I haven't seen this posted, if so...
http://www.businessinsider.com.au/the-crazy-story-of-cpl-wooldridge-2013-12

When their mounted patrol came under intense enemy fire, Corporal Wooldridge and his squad dismounted and maneuvered on the suspected enemy location. Spotting a group of fifteen enemy fighters preparing an ambush, Corporal Wooldridge led one of his fire teams across open ground to flank the enemy, killing or wounding at least eight and forcing the rest to scatter. As he held security alone to cover his fire team’s withdrawal, he heard voices from behind an adjacent wall. Boldly rushing around the corner, he came face-to-face with two enemy fighters at close range, killing both of them with his M-249 Squad Automatic Weapon. As he crouched back behind the wall to reload, he saw the barrel of an enemy machine gun appear from around the wall. Without hesitation, he dropped his empty weapon and seized the machine gun barrel.


----------



## Diamondback 2/2 (Dec 18, 2013)

Corporal Wooldridge is a badass!


----------



## racing_kitty (Dec 18, 2013)

That was officially awesome.  Figures it would be a Marine, lol.


----------



## JHD (Dec 18, 2013)

Wow!  I like it.


----------



## Teufel (Dec 18, 2013)

Intense.  Semper Fi Marine!


----------



## x SF med (Dec 18, 2013)

Outstanding, Marine!  Definitely deserving of the Navy Cross.


----------



## dknob (Dec 18, 2013)

I love this story

http://www.businessinsider.com/the-crazy-story-of-cpl-wooldridge-2013-12


----------



## x SF med (Dec 18, 2013)

already in Modeern Conflict.


----------



## amlove21 (Dec 18, 2013)

x SF med said:


> already in Modeern Conflict.


Then get a mod to merge the threads....

Oh. Merged.


----------



## TLDR20 (Dec 18, 2013)




----------



## LogDog0402 (Dec 18, 2013)

I may have developed a man crush after reading that citation.:-"


----------



## pardus (Dec 18, 2013)

Questionable tactics, awesome outcome.


----------



## Diamondback 2/2 (Dec 19, 2013)

pardus said:


> Questionable tactics, awesome outcome.


Pure awesomeness and violence of action is a questionable tactic, only when you fail and get dead....than they write songs and drink to you.

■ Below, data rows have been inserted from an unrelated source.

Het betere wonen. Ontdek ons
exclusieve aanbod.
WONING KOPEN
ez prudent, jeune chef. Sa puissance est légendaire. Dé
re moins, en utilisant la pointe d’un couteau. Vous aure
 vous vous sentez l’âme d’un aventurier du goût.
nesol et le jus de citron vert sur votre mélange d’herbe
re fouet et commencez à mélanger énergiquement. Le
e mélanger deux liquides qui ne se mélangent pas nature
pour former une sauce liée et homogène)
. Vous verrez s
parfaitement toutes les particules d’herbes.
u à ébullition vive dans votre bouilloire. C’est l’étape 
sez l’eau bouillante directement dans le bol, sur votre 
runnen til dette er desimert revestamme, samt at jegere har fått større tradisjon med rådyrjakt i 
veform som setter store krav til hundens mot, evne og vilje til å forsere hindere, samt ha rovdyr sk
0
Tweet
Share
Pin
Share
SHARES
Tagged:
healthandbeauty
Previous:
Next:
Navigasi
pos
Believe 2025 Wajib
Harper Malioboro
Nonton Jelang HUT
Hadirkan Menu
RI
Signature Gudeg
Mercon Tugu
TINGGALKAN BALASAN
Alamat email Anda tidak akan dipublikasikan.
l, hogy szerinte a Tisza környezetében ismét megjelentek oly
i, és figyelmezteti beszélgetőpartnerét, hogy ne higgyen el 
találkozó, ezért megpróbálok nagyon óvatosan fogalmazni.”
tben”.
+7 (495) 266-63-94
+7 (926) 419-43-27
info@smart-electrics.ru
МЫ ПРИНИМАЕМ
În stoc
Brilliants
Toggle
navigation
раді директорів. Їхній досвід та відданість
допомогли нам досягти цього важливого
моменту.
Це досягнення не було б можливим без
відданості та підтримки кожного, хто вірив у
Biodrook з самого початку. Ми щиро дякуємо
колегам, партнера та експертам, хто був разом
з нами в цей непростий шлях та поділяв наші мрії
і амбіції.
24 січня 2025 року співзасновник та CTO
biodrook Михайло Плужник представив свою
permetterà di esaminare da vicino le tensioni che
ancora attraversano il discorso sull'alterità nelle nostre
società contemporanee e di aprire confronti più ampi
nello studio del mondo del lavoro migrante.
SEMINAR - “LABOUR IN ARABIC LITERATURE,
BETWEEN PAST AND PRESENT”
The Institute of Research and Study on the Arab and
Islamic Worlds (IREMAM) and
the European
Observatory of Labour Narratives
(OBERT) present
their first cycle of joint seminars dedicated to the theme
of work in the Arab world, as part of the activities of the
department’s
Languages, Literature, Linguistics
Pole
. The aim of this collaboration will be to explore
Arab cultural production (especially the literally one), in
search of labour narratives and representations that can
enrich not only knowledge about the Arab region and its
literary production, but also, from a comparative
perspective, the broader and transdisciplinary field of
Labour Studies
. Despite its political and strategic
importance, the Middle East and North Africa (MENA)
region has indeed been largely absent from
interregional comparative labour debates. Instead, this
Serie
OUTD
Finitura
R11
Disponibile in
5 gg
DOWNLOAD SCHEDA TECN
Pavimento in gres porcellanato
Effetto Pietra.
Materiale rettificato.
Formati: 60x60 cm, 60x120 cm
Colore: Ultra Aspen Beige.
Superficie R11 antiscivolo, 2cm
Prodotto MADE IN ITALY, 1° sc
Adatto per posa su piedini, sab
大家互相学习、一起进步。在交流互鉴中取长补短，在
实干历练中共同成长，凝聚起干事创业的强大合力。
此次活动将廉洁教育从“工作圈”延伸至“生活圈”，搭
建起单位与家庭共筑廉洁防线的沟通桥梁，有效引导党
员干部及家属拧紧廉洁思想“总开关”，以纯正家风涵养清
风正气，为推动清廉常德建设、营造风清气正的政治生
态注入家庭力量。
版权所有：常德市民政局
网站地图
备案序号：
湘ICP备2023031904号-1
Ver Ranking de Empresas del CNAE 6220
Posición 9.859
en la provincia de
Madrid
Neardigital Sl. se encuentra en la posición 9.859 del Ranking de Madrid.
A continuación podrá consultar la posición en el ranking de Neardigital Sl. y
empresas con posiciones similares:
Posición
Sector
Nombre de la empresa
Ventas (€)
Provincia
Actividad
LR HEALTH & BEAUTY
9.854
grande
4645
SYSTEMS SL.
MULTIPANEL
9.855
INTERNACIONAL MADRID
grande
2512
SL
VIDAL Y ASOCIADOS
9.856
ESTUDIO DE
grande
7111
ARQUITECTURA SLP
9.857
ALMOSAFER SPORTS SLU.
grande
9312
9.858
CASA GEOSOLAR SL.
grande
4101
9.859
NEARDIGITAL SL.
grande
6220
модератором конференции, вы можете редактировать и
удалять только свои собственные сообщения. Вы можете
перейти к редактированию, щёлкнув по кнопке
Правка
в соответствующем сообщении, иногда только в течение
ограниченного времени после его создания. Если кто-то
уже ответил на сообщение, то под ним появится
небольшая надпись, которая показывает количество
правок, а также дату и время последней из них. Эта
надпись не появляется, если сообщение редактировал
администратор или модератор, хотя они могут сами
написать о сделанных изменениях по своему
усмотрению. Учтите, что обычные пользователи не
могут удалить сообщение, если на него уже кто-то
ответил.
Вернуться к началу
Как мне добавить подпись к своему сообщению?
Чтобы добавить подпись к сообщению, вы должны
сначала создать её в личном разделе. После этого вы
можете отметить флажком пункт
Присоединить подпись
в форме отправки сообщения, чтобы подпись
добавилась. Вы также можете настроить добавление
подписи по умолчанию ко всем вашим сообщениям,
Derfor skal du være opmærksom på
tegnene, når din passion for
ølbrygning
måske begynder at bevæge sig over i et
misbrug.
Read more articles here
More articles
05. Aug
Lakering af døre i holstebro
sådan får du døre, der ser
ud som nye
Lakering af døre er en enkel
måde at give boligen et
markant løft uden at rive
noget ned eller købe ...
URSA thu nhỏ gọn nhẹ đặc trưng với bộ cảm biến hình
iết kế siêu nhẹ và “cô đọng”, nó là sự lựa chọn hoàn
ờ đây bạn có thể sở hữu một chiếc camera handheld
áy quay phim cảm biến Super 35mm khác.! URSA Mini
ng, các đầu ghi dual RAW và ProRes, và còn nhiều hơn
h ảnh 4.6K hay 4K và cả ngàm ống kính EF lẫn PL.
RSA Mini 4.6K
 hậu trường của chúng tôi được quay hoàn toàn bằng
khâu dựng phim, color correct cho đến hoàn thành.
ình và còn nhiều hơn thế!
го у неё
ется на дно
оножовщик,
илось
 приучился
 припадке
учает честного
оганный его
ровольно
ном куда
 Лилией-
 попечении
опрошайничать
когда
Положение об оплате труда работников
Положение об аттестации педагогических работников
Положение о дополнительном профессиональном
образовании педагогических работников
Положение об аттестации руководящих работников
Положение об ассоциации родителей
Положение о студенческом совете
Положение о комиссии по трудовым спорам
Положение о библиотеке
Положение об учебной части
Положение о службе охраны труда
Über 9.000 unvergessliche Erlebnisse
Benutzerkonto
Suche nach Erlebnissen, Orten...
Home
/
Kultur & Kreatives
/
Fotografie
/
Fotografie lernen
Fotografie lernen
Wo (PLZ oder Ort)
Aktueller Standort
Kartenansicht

I would love to buy this dude a beer and ask him what its like to beat someone to death....however douchy that may be.


----------



## Ooh-Rah (Dec 21, 2013)

JAB said:


> Pure awesomeness and violence of action is a questionable tactic, only when you fail and get dead....than they write songs and drink to you.
> 
> *I would love to buy this dude a beer and ask him what its like to beat someone to death*....however douchy that may be.



...and with the enemy's own weapon at that!


----------



## Muppet (Dec 21, 2013)

Fucking wicked hard core!

F.M.


----------



## usmcvet (Dec 31, 2013)

The aggressiveness is impressive.


----------